Dies ist nach Ansicht von Dugin die Agenda der Gegenwart und der Zukunft, die mit allen politischen und wirtschaftlichen Mitteln vorangetrieben wird. Der russische Philosoph argumentiert, dass dieser Trend seinen Ursprung im Empirismus, Nominalismus und Protestantismus der angelsächsischen Welt hat.

Herausgeber Carlson versucht zu erklären, dass seine amerikanische Auffassung von Liberalismus auf der Idee beruht, dass der Einzelne die Freiheit der Wahl hat und sich auch gegen den Staat wehren kann. Wie unterscheidet sich der von Carlson und vielen Amerikanern vertretene Liberalismus von Dugins Ideen?

Für Dugin beruhen die Missverständnisse auf zwei Definitionen. Es gibt den alten „klassischen Liberalismus“ und dann gibt es den „neuen Liberalismus“. Der klassische Liberalismus bevorzugte die Demokratie, d.h. den Mehrheitskonsens und damit die Volksherrschaft.

In Verbindung mit der radikalen Freiheit des Einzelnen führte dies jedoch schließlich zu einem „neuen Liberalismus“, der nicht auf der Mehrheit, sondern auf der Macht der Minderheit und einer aufgeweckten Ideologie basiert, die vorgibt, eine egalitärere Gesellschaft zu fördern.

Da die Mehrheit Hitler oder Putin wählen könnte, muss die Mehrheit überwacht werden, und das geschieht durch die Ausbeutung der verschiedenen Minderheiten, deren besondere Rechte, indem man ihre besonderen Rechte betont, die Macht der Mehrheit zerstreut. Für Dugin ist das keine Demokratie mehr, sondern Totalitarismus, der nicht die individuellen Freiheiten verteidigt, sondern verlangt, einer bestimmten Agenda des 'Fortschritts' zu folgen.

Für Dugin verlangt ein solcher Liberalismus immer eine neue „Befreiung“ von etwas. Die Befreiung hat mit kollektiven Identitäten, Traditionen, Religion, Staatsbürgerschaft, Heimat, Familie und schließlich Geschlecht und Menschlichkeit begonnen, wohin auch immer sie führt.


Dugin erklärt Carlson, dass es heute nicht mehr ausreicht zu sagen, dass man ein „klassischer Liberaler“ ist, denn für Linksliberale, die sich dem „Wokeism“ verschrieben haben und nach der Befreiung ihrer Menschlichkeit dürsten, bedeutet dies auch „Traditionalismus, Konservatismus und Faschismus“. Wenn Sie kein progressiver Liberaler sein wollen, werden Sie „gelöscht“.

Carlson fragt Dugin, was der nächste Schritt ist, wenn die Menschheit befreit ist. Für Dugin liegt die Antwort in der amerikanischen Science Fiction. Viele alte Science-Fiction-Filme haben zum Beispiel bereits die Zeit dargestellt, in der wir jetzt leben: Fast alles, was im 20. Jahrhundert erdacht wurde, ist im 21. wahr geworden. „Es gibt nichts Realistischeres als Science Fiction“, sagt Dugin.

Dugin zitiert The Matrix, Terminator und künstliche Intelligenz. Wenn man den Menschen nur als rationales Tier betrachtet, kann die moderne Technologie bereits solche Tiere hervorbringen oder Kombinationen von ihnen schaffen. Die künstliche Intelligenz mit all den ihr zur Verfügung stehenden Daten könnte der König dieser neuen Welt werden.

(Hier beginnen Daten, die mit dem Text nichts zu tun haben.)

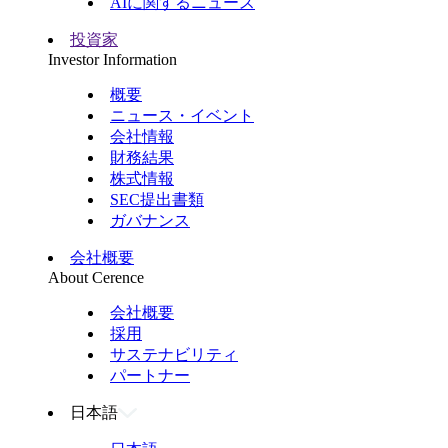
AIに関するニュース
投資家
Investor Information
概要
ニュース・イベント
会社情報
財務結果
株式情報
SEC提出書類
ガバナンス
会社概要
About Cerence
会社概要
採用
サステナビリティ
パートナー
日本語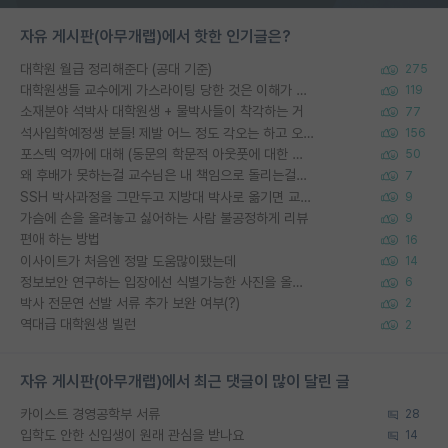
자유 게시판(아무개랩)에서 핫한 인기글은?
대학원 월급 정리해준다 (공대 기준)
275
대학원생들 교수에게 가스라이팅 당한 것은 이해가 갑니다. 안타깝네요.
119
소재분야 석박사 대학원생 + 물박사들이 착각하는 거
77
석사입학예정생 분들! 제발 어느 정도 각오는 하고 오세요.
156
포스텍 억까에 대해 (동문의 학문적 아웃풋에 대한 반박)
50
왜 후배가 못하는걸 교수님은 내 책임으로 돌리는걸까요?
7
SSH 박사과정을 그만두고 지방대 박사로 옮기면 교수의 꿈은 끝일까요?
9
가슴에 손을 올려놓고 싫어하는 사람 불공정하게 리뷰
9
편애 하는 방법
16
이사이트가 처음엔 정말 도움많이됐는데
14
정보보안 연구하는 입장에선 식별가능한 사진을 올리는건 비추이긴함
6
박사 전문연 선발 서류 추가 보완 여부(?)
2
역대급 대학원생 빌런
2
자유 게시판(아무개랩)에서 최근 댓글이 많이 달린 글
카이스트 경영공학부 서류
28
입학도 안한 신입생이 원래 관심을 받나요
14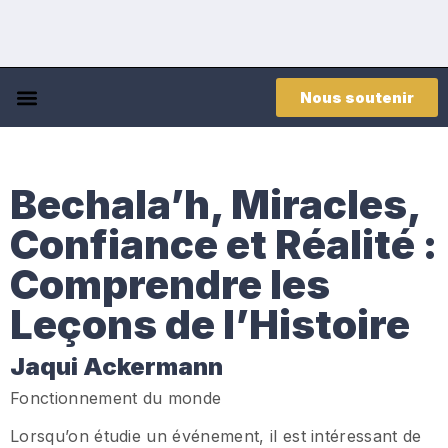
Nous soutenir
Bechala’h, Miracles,
Confiance et Réalité :
Comprendre les
Leçons de l’Histoire
Jaqui Ackermann
Fonctionnement du monde
Lorsqu’on étudie un événement, il est intéressant de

Hollywood-Filme haben die Zukunft nie als Rückkehr zu traditionellen Gesellschaften und Großfamilien dargestellt, sondern immer auf eine dystopische, düstere und atomistische Weise. Für Dugin ist dies nicht nur ein Hirngespinst, sondern eine realistische Option, wenn das derzeitige progressive politische Projekt fortgesetzt wird.

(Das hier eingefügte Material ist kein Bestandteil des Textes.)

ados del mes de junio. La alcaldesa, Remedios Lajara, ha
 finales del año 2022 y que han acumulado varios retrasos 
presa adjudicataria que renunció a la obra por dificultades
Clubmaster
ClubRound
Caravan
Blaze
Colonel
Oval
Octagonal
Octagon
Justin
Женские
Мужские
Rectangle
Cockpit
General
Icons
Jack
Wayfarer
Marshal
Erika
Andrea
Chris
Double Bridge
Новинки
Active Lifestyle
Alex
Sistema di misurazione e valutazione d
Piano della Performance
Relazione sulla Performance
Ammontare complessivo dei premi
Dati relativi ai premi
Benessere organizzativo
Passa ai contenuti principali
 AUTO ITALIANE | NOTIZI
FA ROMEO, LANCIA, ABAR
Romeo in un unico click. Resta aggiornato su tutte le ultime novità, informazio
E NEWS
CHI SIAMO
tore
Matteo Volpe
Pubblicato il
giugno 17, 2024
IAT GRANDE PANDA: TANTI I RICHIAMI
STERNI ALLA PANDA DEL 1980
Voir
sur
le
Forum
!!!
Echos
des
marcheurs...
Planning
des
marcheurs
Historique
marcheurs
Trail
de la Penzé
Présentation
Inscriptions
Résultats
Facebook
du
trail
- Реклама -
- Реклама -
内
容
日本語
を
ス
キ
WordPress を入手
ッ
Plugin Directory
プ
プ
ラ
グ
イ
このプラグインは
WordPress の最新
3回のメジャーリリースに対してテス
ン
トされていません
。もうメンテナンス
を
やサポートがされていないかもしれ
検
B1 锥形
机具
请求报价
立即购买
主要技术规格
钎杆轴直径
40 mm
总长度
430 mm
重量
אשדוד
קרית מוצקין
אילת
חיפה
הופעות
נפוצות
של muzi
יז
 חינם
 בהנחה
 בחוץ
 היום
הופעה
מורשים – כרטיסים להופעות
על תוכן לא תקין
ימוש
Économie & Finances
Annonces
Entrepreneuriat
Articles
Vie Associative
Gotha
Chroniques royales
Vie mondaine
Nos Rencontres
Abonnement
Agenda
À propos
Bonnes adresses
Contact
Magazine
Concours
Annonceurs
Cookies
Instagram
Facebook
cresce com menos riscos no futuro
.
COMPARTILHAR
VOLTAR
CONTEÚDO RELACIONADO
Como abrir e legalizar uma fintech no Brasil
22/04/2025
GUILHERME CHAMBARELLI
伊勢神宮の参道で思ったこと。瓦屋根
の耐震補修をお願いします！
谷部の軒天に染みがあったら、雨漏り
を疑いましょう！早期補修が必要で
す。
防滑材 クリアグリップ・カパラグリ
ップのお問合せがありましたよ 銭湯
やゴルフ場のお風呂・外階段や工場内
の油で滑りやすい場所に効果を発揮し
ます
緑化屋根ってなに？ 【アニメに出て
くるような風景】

Schließlich fragt Carlson Dugin, wie es möglich ist, dass Linksliberale im Westen jahrzehntelang die Sowjetunion, Stalin und den Stalinismus verteidigten und gegen Ende des 20. Jahrhunderts sogar den betrunkenen Jelzin favorisierten, aber im 21.

Dugin führt dies auf die Tatsache zurück, dass Putin sich als traditioneller Führer entpuppte, der, sobald er an die Macht kam, begann, den Einfluss des globalen Westens in Russland zurückzudrängen. Putin wurde ein Verteidiger traditionellerer Werte und ein Verfechter der staatlichen Souveränität.

Dies war für Außenstehende zunächst nicht offensichtlich, aber als Putin wiederholt die Rolle Russlands als besondere Zivilisationsmacht betonte, die mit neoliberalen Idealen wenig gemein hat, wurde er in den Augen des Westens zu einem metaphysischen Feind ihrer Bestrebungen.

Wenn das Ziel die Zerstörung der traditionellen Werte, des Glaubens, des Konzepts der Familie, der Geschlechter und all dessen ist, dann ist Putins Russland als Verfechter dieser Werte der Feind des liberalen Posthumanismus, so Dugin.